It wasn't you I spoke with at Granville, as you were leaving. Then we waved at you from Hilda as I flashed our MHF nameplate  
If so, sorry to not have asked your name then  

We headed off through the town and on to Mont St Michel.

****


----------



## H1-GBV (Feb 28, 2006)

"Why is that bloke waving a piece of paper?" was Barbara's question.

"That's who I spoke to but I don't know what he's doing"

Then it dawned - I was pointing downwards because our number plate is "H1 GBV" - so perhaps you spotted it. I thought yours said "Daddy" or "DadV" but now I know.
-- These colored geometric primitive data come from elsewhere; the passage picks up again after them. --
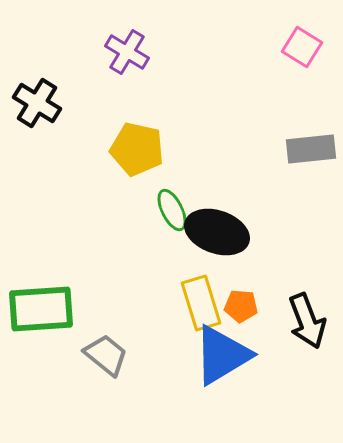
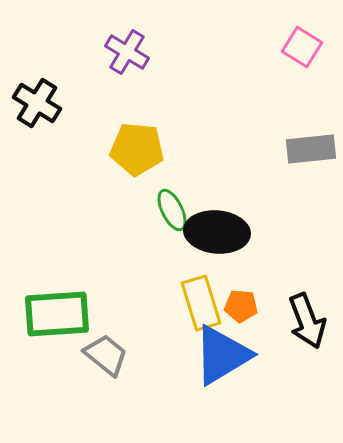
yellow pentagon: rotated 8 degrees counterclockwise
black ellipse: rotated 14 degrees counterclockwise
green rectangle: moved 16 px right, 5 px down
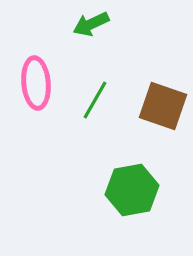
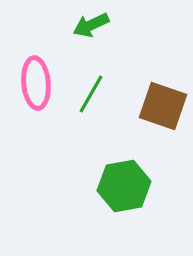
green arrow: moved 1 px down
green line: moved 4 px left, 6 px up
green hexagon: moved 8 px left, 4 px up
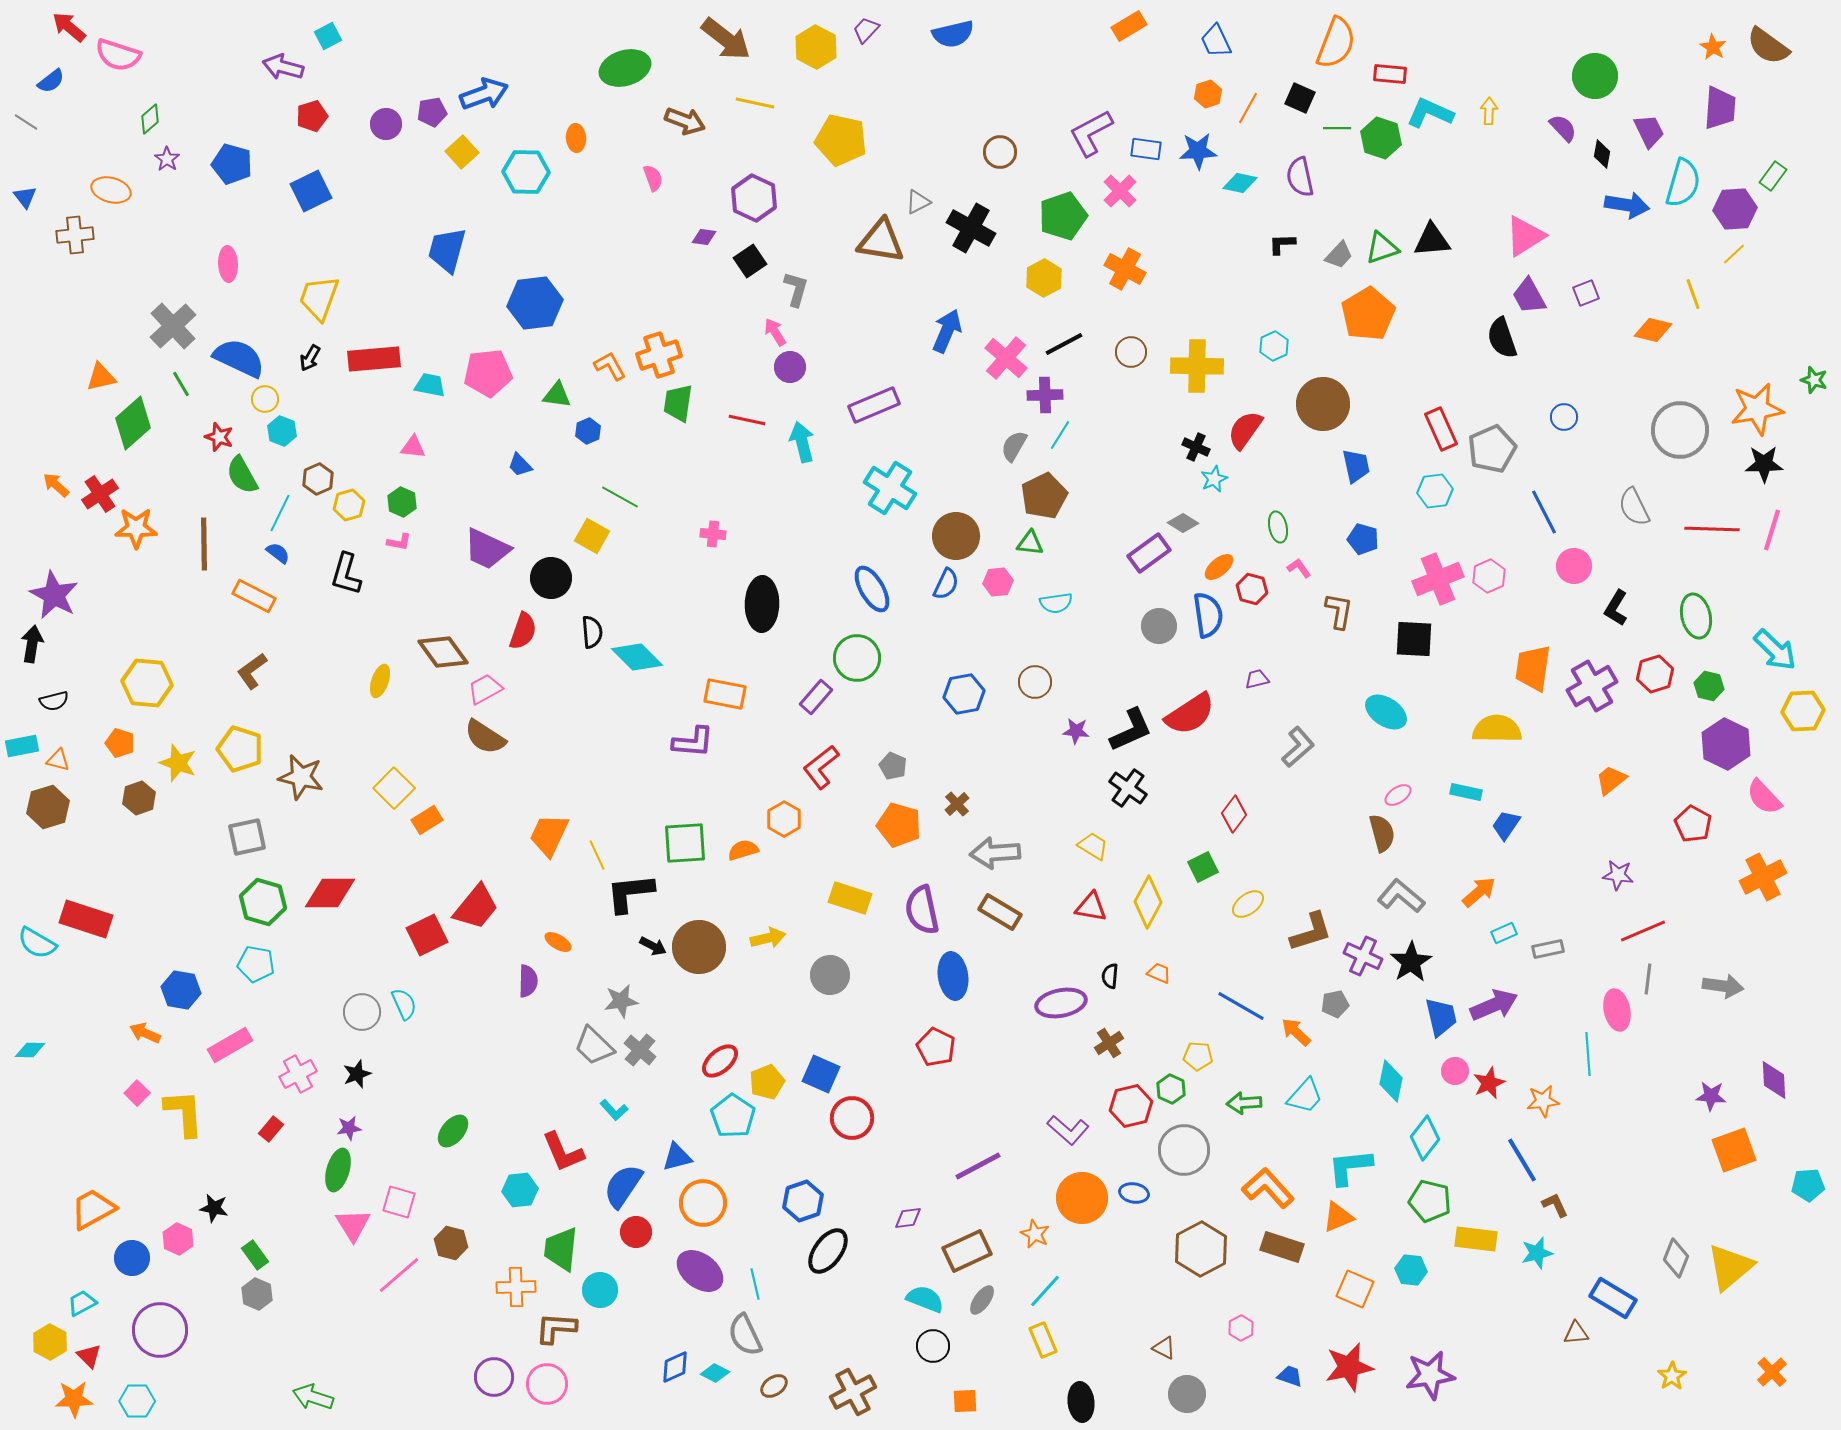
Did you get caught in the diversion down on the dock? Not only was it pretty narrow but I suddenly saw someone coming straight towards me, having "persuaded" the person in front to squezze into a wider spot. Eventually she saw sense and reversed out.

Gordon


----------



## 96706 (Nov 13, 2005)

Hi Gordon,

Spotted your yellow MHF flag in the windscreen as you were driving out :lol: 

So, we thought, that was a good idea and promptly stuck our pennant up, but now have ours stuck in bottom of windscreen as it blocks the vision abit, up high. 

Yes as we drove along they were putting the barriers up and not really giving us any idea where to divert to. But we managed to get through. We did think that others leaving later in the morning would have real problems.

Nice to meet up if only briefly over the racelet :lol: Shame the aire didn't have a better view over the harbour, the finshing smack racing going on was great to watch ( if your a boaty type ).

Peter


----------



## 96706 (Nov 13, 2005)

Small world it is :lol: We must hve followed you round - we stopped briefly at Cerisy et Foret but thought it might be a bit isolated for an overnighter (and the sculptures gave me the creeps!!! - didn't fancy looking out on the 'ghost' in the middle of the night  ). Our next stop was Mont St Michel which was the only aire we paid for during the whole 10 nights - we decided that the aire in the village was better value than the carpark by the Mont (€9.10 against €10 and including lashings of hot water and elec). We got as far south as Carnac. We also stopped at the Fecamp site (albeit only for lunch). Being skinflint we avoided paying for any water, having found plenty of free bornes. 

Consequently we managed the 10 days quite cheaply - ferry fare including cabin £229, total of €164 on fuel, an extravagance of €21 on tolls to get us into the area quickly overnight. We spent €115 on "food" (aka booze) as we had gone with a full fridge.

Bonus of sunshine and returning to find it had rained non stop at home :lol: :lol: 

Mrs. D


----------